La nixtamalisation est un procédé ancien de l’Amérique précolombienne (Mésoamérique) par lequel des grains de maïs séchés sont cuits et laissés à tremper dans une solution alcaline, habituellement de l’eau avec de la chaux (ou plus traditionnellement un mélange de cendres de bois ou de calcaire et d’eau). Elle aide à dissoudre le péricarpe, coque externe transparente du grain. C’est un mot d’origine nahuatl, la langue des Aztèques, composé de « nextli », qui signifie « cendres », et de « tamalli », qui désigne la farine de maïs moulu. Le procédé est répandu dans plusieurs pays d’Amérique latine. Les autochtones de chez nous utilisaient également cette technique, pour faire du maïs « lessivé », utilisé dans des soupes et des galettes qui ressemblaient aux tamales mexicains. Dans le sud des États-Unis, le hominy est également une forme de maïs nixtamalisé.

À quoi ça sert ?

En faisant tremper les grains de maïs durs dans la solution alcaline, on les ramollit, on active la pectine du maïs, ce qui facilite la création d’une belle pâte (masa) qui se tient et à partir de laquelle on peut faire des tortillas. Le goût caractéristique un peu noisetté de la tortilla et des croustilles de maïs vient de la nixtamalisation. Prenez une farine de maïs non nixtamalisée et vous ne retrouverez jamais cette intensité aromatique. En favorisant la dissolution du péricarpe du maïs, le procédé ancestral rend également les nutriments disponibles au corps humain. Sans nixtamalisation, nous n’absorbons pas la niacine, le calcium et les acides aminés contenus dans la céréale. Dans certaines régions pauvres d’Europe et des États-Unis, où on consommait beaucoup de maïs sans le nixtamaliser, des épidémies de pellagre – carence en niacine (vitamine B3) – se sont déclarées. Au total, de 1906 à 1940, 3 millions d’Américains ont été touchés par cette maladie, 100 000 en sont morts.
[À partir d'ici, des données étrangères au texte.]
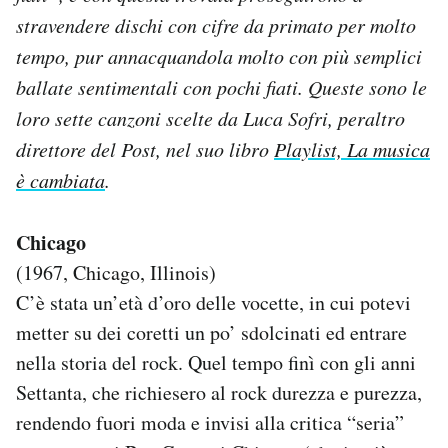
Notifiche mobile
stravendere dischi con cifre da primato per molto
Regala il Post
tempo, pur annacquandola molto con più semplici
Hai bisogno di aiuto?
ballate sentimentali con pochi fiati. Queste sono le
Esci
loro sette canzoni scelte da Luca Sofri, peraltro
direttore del Post, nel suo libro
Playlist, La musica
è cambiata
.
Chicago
(1967, Chicago, Illinois)
C’è stata un’età d’oro delle vocette, in cui potevi
metter su dei coretti un po’ sdolcinati ed entrare
nella storia del rock. Quel tempo finì con gli anni
Settanta, che richiesero al rock durezza e purezza,
rendendo fuori moda e invisi alla critica “seria”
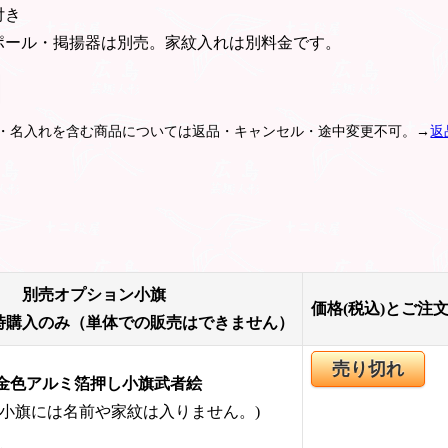
付き
ポール・掲揚器は別売。家紋入れは別料金です。
紋・名入れを含む商品については返品・キャンセル・途中変更不可。→
返
別売オプション小旗
価格(税込)とご注
時購入のみ（単体での販売はできません）
売り切れ
金色アルミ箔押し小旗武者絵
の小旗には名前や家紋は入りません。)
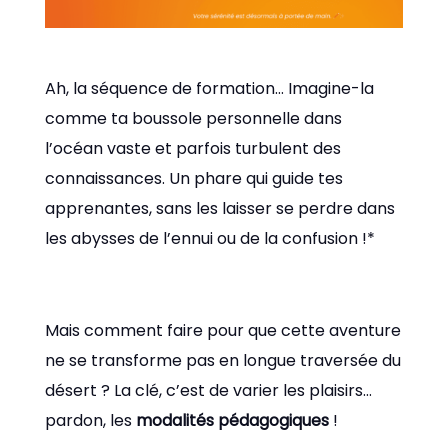
Ah, la séquence de formation… Imagine-la
comme ta boussole personnelle dans
l’océan vaste et parfois turbulent des
connaissances. Un phare qui guide tes
apprenantes, sans les laisser se perdre dans
les abysses de l’ennui ou de la confusion !*
Mais comment faire pour que cette aventure
ne se transforme pas en longue traversée du
désert ? La clé, c’est de varier les plaisirs…
pardon, les
modalités pédagogiques
!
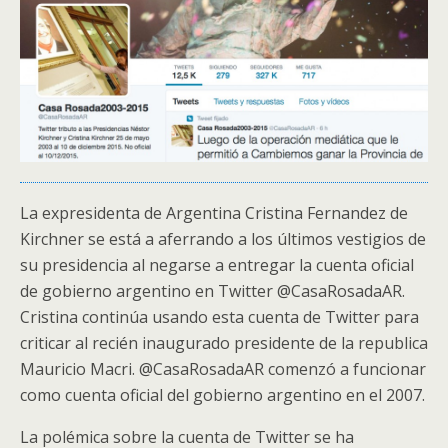
La expresidenta de Argentina Cristina Fernandez de
Kirchner se está a aferrando a los últimos vestigios de
su presidencia al negarse a entregar la cuenta oficial
de gobierno argentino en Twitter @CasaRosadaAR.
Cristina continúa usando esta cuenta de Twitter para
criticar al recién inaugurado presidente de la republica
Mauricio Macri. @CasaRosadaAR comenzó a funcionar
como cuenta oficial del gobierno argentino en el 2007.
La polémica sobre la cuenta de Twitter se ha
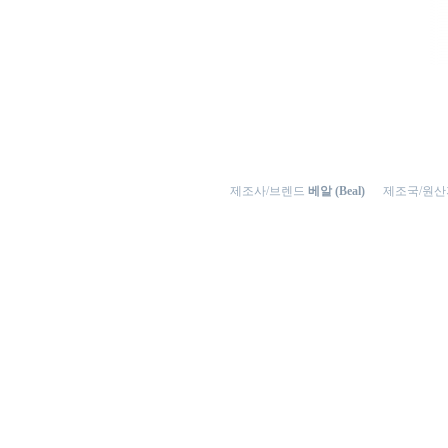
제조사/브렌드
베알 (Beal)
제조국/원산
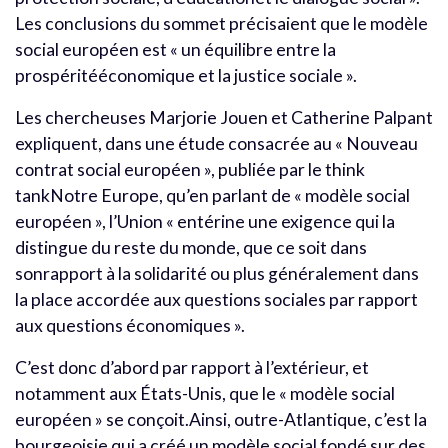
Les conclusions du sommet précisaient que le modèle
social européen est « un équilibre entre la
prospéritééconomique et la justice sociale ».
Les chercheuses Marjorie Jouen et Catherine Palpant
expliquent, dans une étude consacrée au « Nouveau
contrat social européen », publiée par le think
tankNotre Europe, qu’en parlant de « modèle social
européen », l’Union « entérine une exigence qui la
distingue du reste du monde, que ce soit dans
sonrapport à la solidarité ou plus généralement dans
la place accordée aux questions sociales par rapport
aux questions économiques ».
C’est donc d’abord par rapport à l’extérieur, et
notamment aux États-Unis, que le « modèle social
européen » se conçoit.Ainsi, outre-Atlantique, c’est la
bourgeoisie qui a créé un modèle social fondé sur des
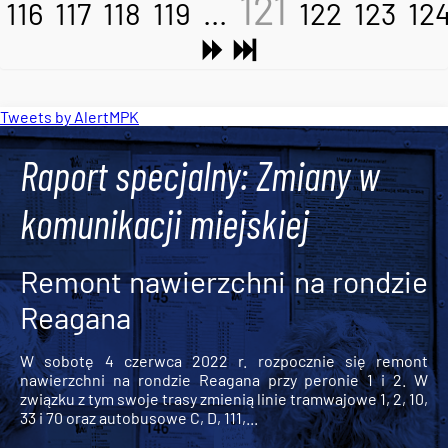
121
116
117
118
119
...
122
123
12
Tweets by AlertMPK
Raport specjalny: Zmiany w
komunikacji miejskiej
Remont nawierzchni na rondzie
Reagana
W sobotę 4 czerwca 2022 r. rozpocznie się remont
nawierzchni na rondzie Reagana przy peronie 1 i 2. W
związku z tym swoje trasy zmienią linie tramwajowe 1, 2, 10,
33 i 70 oraz autobusowe C, D, 111,...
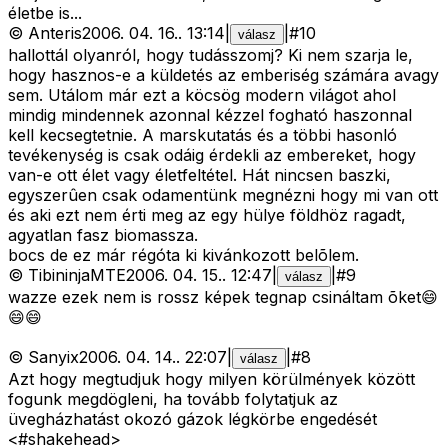
életbe is...
©
Anteris
2006. 04. 16.
.
13:14
|
|
#
10
válasz
hallottál olyanról, hogy tudásszomj? Ki nem szarja le,
hogy hasznos-e a küldetés az emberiség számára avagy
sem. Utálom már ezt a köcsög modern világot ahol
mindig mindennek azonnal kézzel fogható haszonnal
kell kecsegtetnie. A marskutatás és a többi hasonló
tevékenység is csak odáig érdekli az embereket, hogy
van-e ott élet vagy életfeltétel. Hát nincsen baszki,
egyszerûen csak odamentünk megnézni hogy mi van ott
és aki ezt nem érti meg az egy hülye földhöz ragadt,
agyatlan fasz biomassza.
bocs de ez már régóta ki kivánkozott belõlem.
©
TibininjaMTE
2006. 04. 15.
.
12:47
|
|
#
9
válasz
wazze ezek nem is rossz képek tegnap csináltam õket😄
😄😄
©
Sanyix
2006. 04. 14.
.
22:07
|
|
#
8
válasz
Azt hogy megtudjuk hogy milyen körülmények között
fogunk megdögleni, ha tovább folytatjuk az
üvegházhatást okozó gázok légkörbe engedését
<#shakehead>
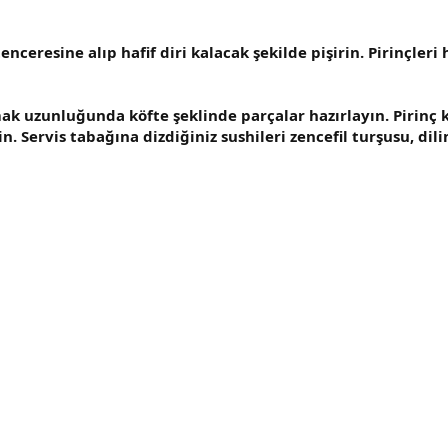
tenceresine alıp hafif diri kalacak şekilde pişirin. Pirinçler
mak uzunluğunda köfte şeklinde parçalar hazırlayın. Pirinç 
in. Servis tabağına dizdiğiniz sushileri zencefil turşusu, di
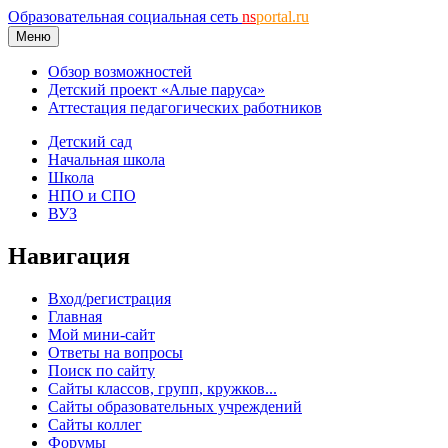
Образовательная социальная сеть
ns
portal.ru
Меню
Обзор возможностей
Детский проект «Алые паруса»
Аттестация педагогических работников
Детский сад
Начальная школа
Школа
НПО и СПО
ВУЗ
Навигация
Вход/регистрация
Главная
Мой мини-сайт
Ответы на вопросы
Поиск по сайту
Сайты классов, групп, кружков...
Сайты образовательных учреждений
Сайты коллег
Форумы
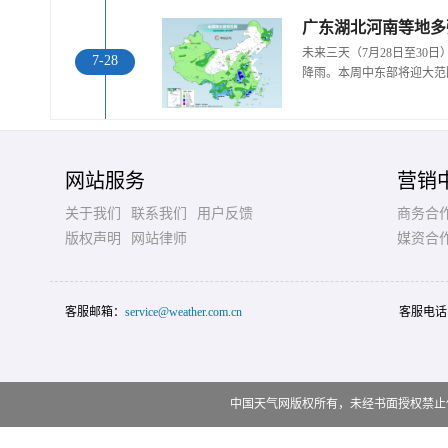
广东湖北河南等地多
未来三天（7月28日至30
7-28
降雨。本周中东部将迎大范
网站服务
营销
关于我们
联系我们
用户反馈
商务合
版权声明
网站律师
媒资合
客服邮箱：
service@weather.com.cn
客服电话
中国天气网版权所有，未经书面授权禁止使用 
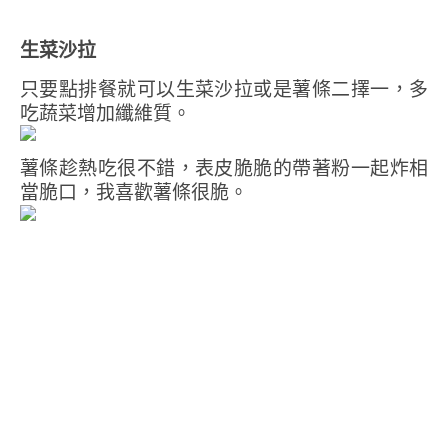
生菜沙拉
只要點排餐就可以生菜沙拉或是薯條二擇一，多
吃蔬菜增加纖維質。
薯條趁熱吃很不錯，表皮脆脆的帶著粉一起炸相
當脆口，我喜歡薯條很脆。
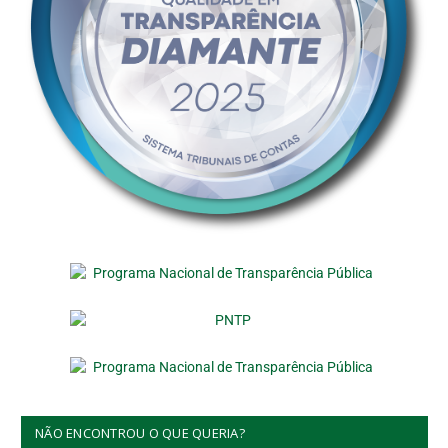
NÃO ENCONTROU O QUE QUERIA?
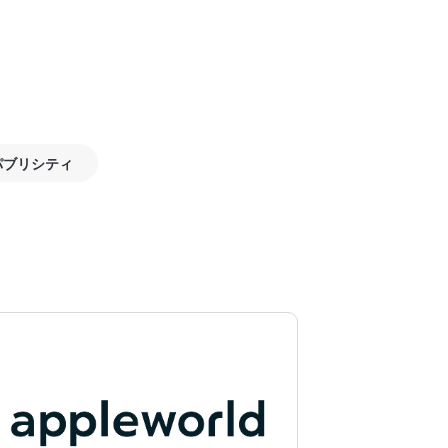
パブリシティ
Pourquoi ne la pratique-t-on pas au Québec ?

On aurait envie de dire : parce que c’est trop d’ouvrage ! « Localement, c’est impossible de trouver les bonnes variétés de maïs pour faire des tortillas, affirme Tito Andrade, propriétaire de la Tortilleria Maya, à Montréal. Aussi, l’eau qui reste après le processus de nixtamalisation, appelée nejayote, serait corrosive, ce qui nécessiterait peut-être une dérogation au règlement local d’assainissement des eaux. C’est du moins ce qu’affirme Tito. Maya utilise donc la farine de masa de marque Minsa pour faire ses tortillas. Pour un résultat optimal, l’homme qui a racheté l’entreprise il y a une douzaine d’années recommande de réchauffer les galettes au four à micro-ondes, 10 à la fois, emballées en accordéon dans des linges. Sinon, un petit tour à sec dans une poêle fait bien l’affaire.